··· Analizowany tekst

Ściany – ze skrzyni po pociskach do wyrzutni rakiet Grad; system ogrzewania – z tub po pociskach przeciwpancernych; woda – ze studni, wywierconej wiertłem wykonanym z pocisku z wyrzutni Uragan. Tak skonstruowany jest dom Igora, wzniesiony przez niego we wsi Dowheńke, w obwodzie charkowskim. „Po okupacji we wsi nie ocalał ani jeden budynek, nie było żadnych materiałów budowlanych. Postawiłem dom z tego, co było, czyli pozostałości po wojnie” – mówi Igor Kniaziew, jedyny rolnik w jednej z najbardziej zaminowanych miejscowości w Ukrainie, a więc tym samym na świecie [1].
Po wyzwoleniu oprócz Igora we wsi mieszka jeszcze tylko dziewięć osób. Głównie emeryci. Igor jest więc jedyną osobą, która tworzy tu miejsca pracy. Rozminowując teren, próbuje odbudować życie wsi. Wysoki, szczupły, opalony i uparty – jest dziś uosobieniem Dowheńke i nadzieją tego miejsca na nowy początek. „Mój dziadek się tu urodził i uprawiał ziemię, mój ojciec się tu urodził i uprawiał ziemię, ja się tu urodziłem, miałem duże gospodarstwo, obsiewałem pola. Tu urodziły się moje dzieci. A potem przyszli Rosjanie” – mówi Igor, rozglądając się wokół. We wsi nie ma teraz żadnego miejsca, które nie przypominałoby o toczących się walkach.
„95 procent mojego gospodarstwa jest zaminowane”
Dowheńke leży na granicy obwodów donieckiego i charkowskiego, przy trasie łączącej dwa duże miasta przemysłowe. Przed wojną mieszkało tu 760 osób – prowadzili spokojne, wiejskie życie, sprzedawali plony i mleko do obwodu donieckiego. Położenie miejscowości, które przed wojną uznawano za dogodne, podczas pełnoskalowej inwazji okazało się przekleństwem.

Wiosną 2022 roku Dowheńke stało się forpocztą rosyjskiej ofensywy na kierunku słowiańskim. „Były walki pancerne, bazowali tu nasi żołnierze, potem zostali wyparci, wieś zajęli Rosjanie, a potem nasi ją odbili. Przez cały ten czas przetoczył się tu każdy rodzaj broni – od wyrzutni rakiet Uragan po miny. Jesteśmy pewnie najbardziej zaminowanym miejscem na świecie” – mówi Igor, ciężko krocząc przez drogę. Do jego roboczych butów przyklejają się czarne grudy ziemi. Droga to jedyne miejsce w Dowheńke, którędy można iść, nie patrząc pod nogi. Jeździły już tędy samochody i traktory, co oznacza, że jest tu bezpiecznie.

······
··· Zamieszczony wykaz

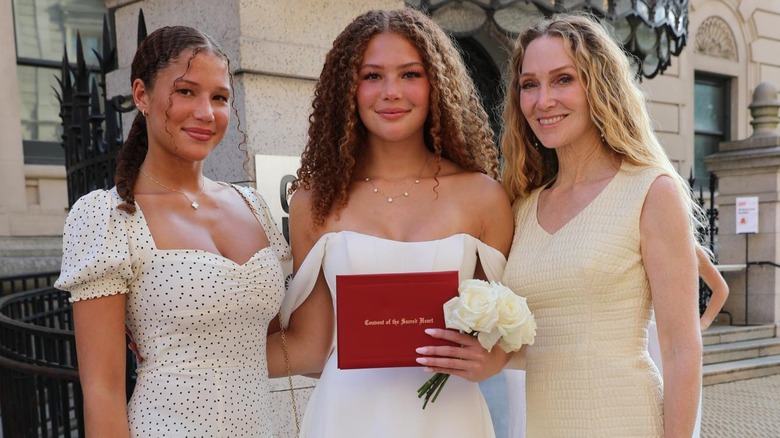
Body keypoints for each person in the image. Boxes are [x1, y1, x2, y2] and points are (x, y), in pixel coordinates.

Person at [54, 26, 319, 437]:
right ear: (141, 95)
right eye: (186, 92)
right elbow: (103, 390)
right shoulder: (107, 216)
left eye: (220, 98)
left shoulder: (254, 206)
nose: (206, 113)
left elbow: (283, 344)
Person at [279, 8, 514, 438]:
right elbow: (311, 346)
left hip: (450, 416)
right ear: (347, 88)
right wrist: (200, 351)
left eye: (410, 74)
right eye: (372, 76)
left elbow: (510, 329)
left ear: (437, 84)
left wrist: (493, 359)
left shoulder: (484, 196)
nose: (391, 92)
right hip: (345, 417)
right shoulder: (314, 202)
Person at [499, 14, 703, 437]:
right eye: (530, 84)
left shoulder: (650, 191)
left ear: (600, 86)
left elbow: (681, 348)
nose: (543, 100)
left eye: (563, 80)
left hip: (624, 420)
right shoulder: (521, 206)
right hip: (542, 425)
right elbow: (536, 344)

······
··· Zamieszczony wykaz

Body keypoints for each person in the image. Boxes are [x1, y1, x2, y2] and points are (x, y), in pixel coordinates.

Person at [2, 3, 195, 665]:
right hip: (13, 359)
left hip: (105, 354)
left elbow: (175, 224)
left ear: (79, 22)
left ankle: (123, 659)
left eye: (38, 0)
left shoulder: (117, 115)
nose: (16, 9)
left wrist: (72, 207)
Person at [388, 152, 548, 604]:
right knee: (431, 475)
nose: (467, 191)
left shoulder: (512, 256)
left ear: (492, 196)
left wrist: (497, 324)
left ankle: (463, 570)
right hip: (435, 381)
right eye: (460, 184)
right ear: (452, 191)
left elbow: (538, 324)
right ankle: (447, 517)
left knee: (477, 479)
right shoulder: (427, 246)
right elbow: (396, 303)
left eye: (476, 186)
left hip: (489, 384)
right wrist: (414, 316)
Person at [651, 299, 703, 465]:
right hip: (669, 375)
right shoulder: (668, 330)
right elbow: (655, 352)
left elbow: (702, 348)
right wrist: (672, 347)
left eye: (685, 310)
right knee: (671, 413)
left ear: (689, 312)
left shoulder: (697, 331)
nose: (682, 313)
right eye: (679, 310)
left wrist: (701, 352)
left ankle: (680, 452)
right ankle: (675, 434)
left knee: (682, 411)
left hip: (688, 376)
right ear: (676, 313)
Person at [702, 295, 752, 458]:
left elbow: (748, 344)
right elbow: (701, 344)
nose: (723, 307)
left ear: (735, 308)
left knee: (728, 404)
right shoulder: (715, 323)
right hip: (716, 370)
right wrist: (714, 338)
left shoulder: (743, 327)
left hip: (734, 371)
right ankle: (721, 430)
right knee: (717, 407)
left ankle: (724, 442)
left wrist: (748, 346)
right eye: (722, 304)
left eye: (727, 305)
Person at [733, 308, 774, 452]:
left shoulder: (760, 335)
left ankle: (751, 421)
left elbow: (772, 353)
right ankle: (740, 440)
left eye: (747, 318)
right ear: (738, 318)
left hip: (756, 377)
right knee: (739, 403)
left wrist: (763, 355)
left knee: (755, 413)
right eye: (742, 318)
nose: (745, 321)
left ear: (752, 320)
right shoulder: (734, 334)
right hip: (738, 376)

······
··· Zamieszczony wykaz

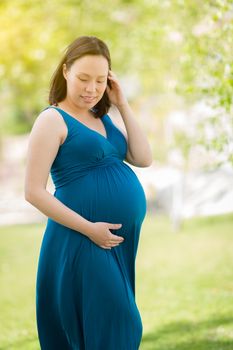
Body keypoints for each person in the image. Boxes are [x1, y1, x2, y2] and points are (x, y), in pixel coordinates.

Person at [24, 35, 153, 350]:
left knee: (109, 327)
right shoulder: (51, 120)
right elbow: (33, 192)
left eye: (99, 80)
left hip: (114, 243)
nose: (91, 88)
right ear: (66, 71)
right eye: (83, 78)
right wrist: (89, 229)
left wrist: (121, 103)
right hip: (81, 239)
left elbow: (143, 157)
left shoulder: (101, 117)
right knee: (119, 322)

······

◆ Polecenie ◆
Przepisz wiernie fragment tekstu o wsi Dowheńke, zaczynając od słów „Wiosną 2022 roku” i kontynuując aż do słów „jest tu bezpiecznie.”.

◆ Rozwiązanie zadania ◆
Wiosną 2022 roku Dowheńke stało się forpocztą rosyjskiej ofensywy na kierunku słowiańskim. „Były walki pancerne, bazowali tu nasi żołnierze, potem zostali wyparci, wieś zajęli Rosjanie, a potem nasi ją odbili. Przez cały ten czas przetoczył się tu każdy rodzaj broni – od wyrzutni rakiet Uragan po miny. Jesteśmy pewnie najbardziej zaminowanym miejscem na świecie” – mówi Igor, ciężko krocząc przez drogę. Do jego roboczych butów przyklejają się czarne grudy ziemi. Droga to jedyne miejsce w Dowheńke, którędy można iść, nie patrząc pod nogi. Jeździły już tędy samochody i traktory, co oznacza, że jest tu bezpiecznie.